The story in my family is that, as Jews recently relocated from New England to Tennessee in the '70s, we would have my grandparents bring boxes of supplies - bagels, lox, pickled herring, etc. - from Boston. Once a jar broke in shipping under the plane, and as the box came down the conveyor, every head turned with a "What is that smell?" expression.


Why do first-class passengers get a shorter TSA line?
Are they paying for privileged access to government service?


Yes, we are.

Ross C. Taylor

Since you made a point of criticizing the use of the word "endless" to describe security lines, I will provide a rebuttal. While you are clearly considering the line length, one could just as easily apply the word "end" to the refer to the time at which there is no longer a line. I travel fairly often and can't think of a time that I have approached security to find no line. Thus, the lines at security are "endless."


While I agree that airport security is a major joke, unpredictability should be desired. To the extent we're going to have the onerous measures, they should be construed/interpreted differently to create maximum uncertainty amongst those who would do evil. The fact that it also creates maximum uncertainty amongst the flying public is of no import since we've already decided to foist the charade upon them anyway.


I have wondered often about the liquid and gel rule. Is there some formal definition based on viscosity? Deodorant is okay, but toothpaste is not. Bar soap vs liquid soap? Ice cream vs milk? As the article points out, "minimal consistency and transparency" actually serves a positive role in thwarting attackers, but there really must be a more reasonable way.


I have always wondered and wanted to ask a TSA agent why is a liquid too dangerous to get onto an airplane but not to sit all over the security tables and in the trash cans in the security lines in mass quantity. Also, at the end of the day do they treat the liquid that was confiscated as hazardous material? If they see it as a threat, I would hope they treat it as one. I would expect them to analize and incinerate all liquids to ensure they are no further harm to the public.

Another thought, if I was to bring a truly dangerous item like gasoline or worse that could actually cause damage would they just take it from me and allow me to board without a sceondary screening? If not why do they allow me to board after taking my "dangerous" 12 oz bottle of water? If they were really serious about security they should detain and severely question every single person who tries to bring any liquid through security. I just can't find the logic. Who do they think they are fooling?

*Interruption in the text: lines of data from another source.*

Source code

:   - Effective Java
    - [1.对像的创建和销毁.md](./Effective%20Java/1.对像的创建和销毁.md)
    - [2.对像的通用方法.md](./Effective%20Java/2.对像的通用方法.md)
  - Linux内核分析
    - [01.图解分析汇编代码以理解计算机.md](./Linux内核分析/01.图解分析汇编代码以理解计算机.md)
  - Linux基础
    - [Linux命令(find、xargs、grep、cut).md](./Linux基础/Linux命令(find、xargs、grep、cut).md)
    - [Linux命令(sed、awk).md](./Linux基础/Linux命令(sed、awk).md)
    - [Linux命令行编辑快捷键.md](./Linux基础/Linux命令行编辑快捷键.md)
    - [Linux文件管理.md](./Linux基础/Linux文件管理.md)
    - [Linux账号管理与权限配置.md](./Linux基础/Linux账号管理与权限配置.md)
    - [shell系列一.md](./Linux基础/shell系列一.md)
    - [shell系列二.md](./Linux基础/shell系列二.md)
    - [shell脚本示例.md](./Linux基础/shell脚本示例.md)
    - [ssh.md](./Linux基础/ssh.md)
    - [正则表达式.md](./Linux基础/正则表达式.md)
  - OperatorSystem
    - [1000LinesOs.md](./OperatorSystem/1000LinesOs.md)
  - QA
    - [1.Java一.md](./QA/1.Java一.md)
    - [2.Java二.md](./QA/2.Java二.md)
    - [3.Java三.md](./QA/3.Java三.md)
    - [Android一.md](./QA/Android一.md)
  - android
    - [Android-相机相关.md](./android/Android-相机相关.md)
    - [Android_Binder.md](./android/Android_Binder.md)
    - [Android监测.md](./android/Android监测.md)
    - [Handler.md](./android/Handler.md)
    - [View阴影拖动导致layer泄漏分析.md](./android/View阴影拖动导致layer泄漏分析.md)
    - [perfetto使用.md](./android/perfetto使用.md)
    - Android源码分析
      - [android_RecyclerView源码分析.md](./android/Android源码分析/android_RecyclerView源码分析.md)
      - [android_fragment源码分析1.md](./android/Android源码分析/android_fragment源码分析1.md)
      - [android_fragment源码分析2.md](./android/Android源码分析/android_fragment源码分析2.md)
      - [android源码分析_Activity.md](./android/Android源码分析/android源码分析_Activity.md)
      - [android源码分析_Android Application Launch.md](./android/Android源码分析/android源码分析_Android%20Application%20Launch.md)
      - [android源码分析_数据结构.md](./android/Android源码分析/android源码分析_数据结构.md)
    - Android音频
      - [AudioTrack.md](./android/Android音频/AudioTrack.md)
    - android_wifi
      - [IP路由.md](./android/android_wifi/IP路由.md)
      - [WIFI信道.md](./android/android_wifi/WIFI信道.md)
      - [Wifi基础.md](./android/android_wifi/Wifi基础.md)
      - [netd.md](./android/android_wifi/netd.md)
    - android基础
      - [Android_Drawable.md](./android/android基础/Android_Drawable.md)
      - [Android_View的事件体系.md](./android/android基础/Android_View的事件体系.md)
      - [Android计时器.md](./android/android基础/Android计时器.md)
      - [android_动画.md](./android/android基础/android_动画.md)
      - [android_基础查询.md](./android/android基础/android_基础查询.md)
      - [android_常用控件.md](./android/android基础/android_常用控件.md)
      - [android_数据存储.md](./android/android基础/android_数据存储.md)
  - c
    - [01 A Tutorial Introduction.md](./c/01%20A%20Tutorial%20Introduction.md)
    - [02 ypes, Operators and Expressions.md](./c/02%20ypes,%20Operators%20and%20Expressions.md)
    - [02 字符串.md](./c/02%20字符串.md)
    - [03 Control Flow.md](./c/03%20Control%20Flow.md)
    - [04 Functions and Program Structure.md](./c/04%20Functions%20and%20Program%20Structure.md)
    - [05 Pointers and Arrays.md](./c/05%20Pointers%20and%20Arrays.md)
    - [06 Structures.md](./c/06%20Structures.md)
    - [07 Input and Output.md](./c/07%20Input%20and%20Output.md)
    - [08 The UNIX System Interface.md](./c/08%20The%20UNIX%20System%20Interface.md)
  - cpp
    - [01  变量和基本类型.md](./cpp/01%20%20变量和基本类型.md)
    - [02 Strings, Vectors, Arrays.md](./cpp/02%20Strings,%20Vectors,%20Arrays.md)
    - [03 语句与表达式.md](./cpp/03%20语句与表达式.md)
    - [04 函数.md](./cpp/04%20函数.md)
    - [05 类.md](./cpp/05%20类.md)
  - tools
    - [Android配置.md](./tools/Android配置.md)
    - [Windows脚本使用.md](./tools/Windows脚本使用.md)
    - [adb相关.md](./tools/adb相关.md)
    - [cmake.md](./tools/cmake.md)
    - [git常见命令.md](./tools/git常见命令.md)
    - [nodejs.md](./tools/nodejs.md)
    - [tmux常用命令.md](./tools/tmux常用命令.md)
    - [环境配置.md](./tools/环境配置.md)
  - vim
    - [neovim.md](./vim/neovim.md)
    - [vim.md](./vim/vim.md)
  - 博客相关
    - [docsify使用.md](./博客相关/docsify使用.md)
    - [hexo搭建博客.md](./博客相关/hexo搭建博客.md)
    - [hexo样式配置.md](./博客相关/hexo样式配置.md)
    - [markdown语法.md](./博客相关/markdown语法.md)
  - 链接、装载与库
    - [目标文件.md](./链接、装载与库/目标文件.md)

I fly a lot and agree with the article that inconsistency is an issue and the lines are not that long. Having said that my BIGGEST gripe is after 10 years of the TSA, they still can't buy metal table that are the same height. Give me a break. You give me a tub to put my things in then I'm supposed to push it along this series of metal tables that are uneven. If I have a couple of carry on bags and a two tubs, it becomes a fight just to push them all.


.. hence the TSA's confused dilema: As a visible government entity, they have to act with the utmost of consistency and transparency. But real securtity applied in a consistent manner is something that the USA can't afford.

Which is why it's reverted to 'security theater' to make people THINK they are safe.


Just try to leave Wisconsin with 8 oz of chese spread and a summer sausage!!